Прежде писатель существовал в двух жанрах как в двух лицах. (Я уже говорила об этом в статье – «Образ и роль».) В жанре «путешествия», если воспользоваться новейшим битовским оборотом, «на ветвь главного героя уселся Автор» – в более или менее откровенной роли «вашего корреспондента» и рассуждающего теоретика жизни. Он «проездился» – нет, не по России, ибо окраины и инонациональные анклавы «империи» были куда гостеприимней к командированному малообеспеченному писателю, чем родные края, а по Армении, Грузии, Башкирии, Средней Азии. И, как правило, сюжетом этих бессюжетных повествований служили его, пишущего человека, честные впечатления от увиденного: никакой побочной выдумки, но и никаких примет той жизни, которой живет автор за гранью своего очеркистского амплуа. Иное дело – романы. Там присутствовал герой, «инотелесный» (битовское же слово) по отношению к своему создателю, но наделенный его душевным опытом – не автобиографический, а, как сказала бы Лидия Гинзбург, «автопсихологический». Ему приходилось не наблюдать жизнь, а жить, то есть практикой существования подтверждать или опровергать правоту Битова Первого.
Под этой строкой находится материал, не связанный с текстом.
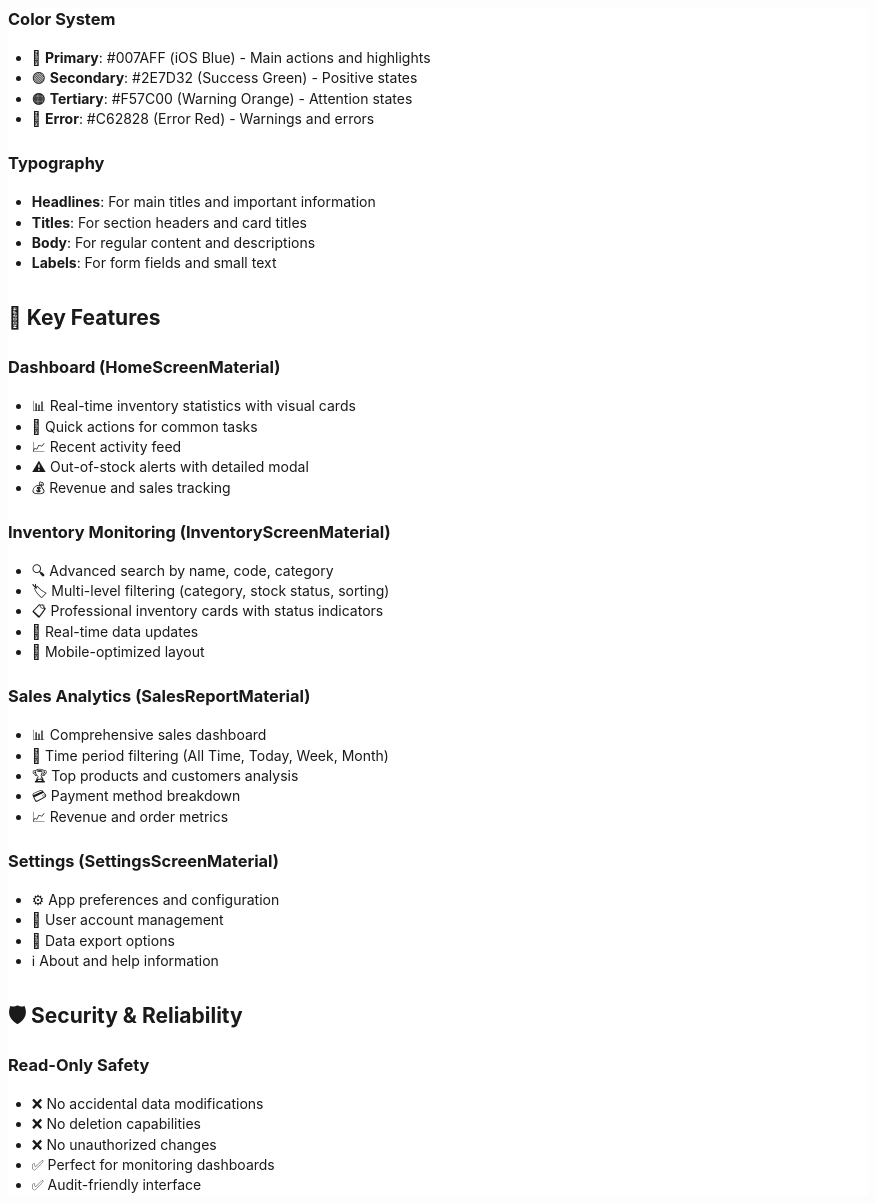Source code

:### **Color System**
- 🔵 **Primary**: #007AFF (iOS Blue) - Main actions and highlights
- 🟢 **Secondary**: #2E7D32 (Success Green) - Positive states
- 🟠 **Tertiary**: #F57C00 (Warning Orange) - Attention states
- 🔴 **Error**: #C62828 (Error Red) - Warnings and errors

### **Typography**
- **Headlines**: For main titles and important information
- **Titles**: For section headers and card titles
- **Body**: For regular content and descriptions
- **Labels**: For form fields and small text

## 🚀 **Key Features**

### **Dashboard (HomeScreenMaterial)**
- 📊 Real-time inventory statistics with visual cards
- 🎯 Quick actions for common tasks
- 📈 Recent activity feed
- ⚠️ Out-of-stock alerts with detailed modal
- 💰 Revenue and sales tracking

### **Inventory Monitoring (InventoryScreenMaterial)**
- 🔍 Advanced search by name, code, category
- 🏷️ Multi-level filtering (category, stock status, sorting)
- 📋 Professional inventory cards with status indicators
- 🔄 Real-time data updates
- 📱 Mobile-optimized layout

### **Sales Analytics (SalesReportMaterial)**
- 📊 Comprehensive sales dashboard
- 📅 Time period filtering (All Time, Today, Week, Month)
- 🏆 Top products and customers analysis
- 💳 Payment method breakdown
- 📈 Revenue and order metrics

### **Settings (SettingsScreenMaterial)**
- ⚙️ App preferences and configuration
- 🔧 User account management
- 💾 Data export options
- ℹ️ About and help information

## 🛡️ **Security & Reliability**

### **Read-Only Safety**
- ❌ No accidental data modifications
- ❌ No deletion capabilities
- ❌ No unauthorized changes
- ✅ Perfect for monitoring dashboards
- ✅ Audit-friendly interface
Здесь Битову выпала одна большая удача – получившийся «как живой» Лёва Одоевцев, и одна слабовыраженная неудача – невнятный Монахов. В третий же раз вдохнуть жизнь в вымышленного alter ego писатель, по-видимому, не мог.
И на это были свои глубокие причины. Битов так уж устроен, что писательство для него не профессиональная, а всецело экзистенциальная задача. Быть писателем – его жизненная позиция, его пожизненная каторга. Только оставаясь писателем, сознавая себя таковым, он может как-то справиться с жизнью, не спасовать перед вопросами «зачем я?» и «зачем все вокруг?». Битов-писатель по-человечески не умещался в своем герое-неписателе, который ввиду отсутствия этой, самой важной, жизненной константы не мог служить для него адекватным орудием самопознания. Ни на миг Битов не мог вполне перелить свое «я» в его оболочку. Не мог и самоустраниться, перестать донимать героя очными ставками с собою и назойливыми расспросами, не мог спрятаться (где? не в сундуке ли, что в прихожей? – беспокойно шутит он по поводу своего присутствия в главах «Пушкинского дома»), уйти за текст.
То, что можно счесть литературной игрой: наличие автора внутри повествования – изображенного за машинкой, от которой он то и дело отлынивает («… каждый день… я выходил из-за своей непишущей машинки…»), с его жалобами, что «не получается» или получается не сразу, с его взглядами то в окно, где, отвлекая от труда, бродит всякая деревенская живность, то куда угодно еще, лишь бы не на белый лист, на котором сейчас по его воле должна родиться другая, параллельная жизнь, – не игра все это и не прием, а искренняя, правдивая попытка разобраться с собственной душой. И он идет на риск надоесть этой своей кухней читателю, потому что она позарез нужна ему самому.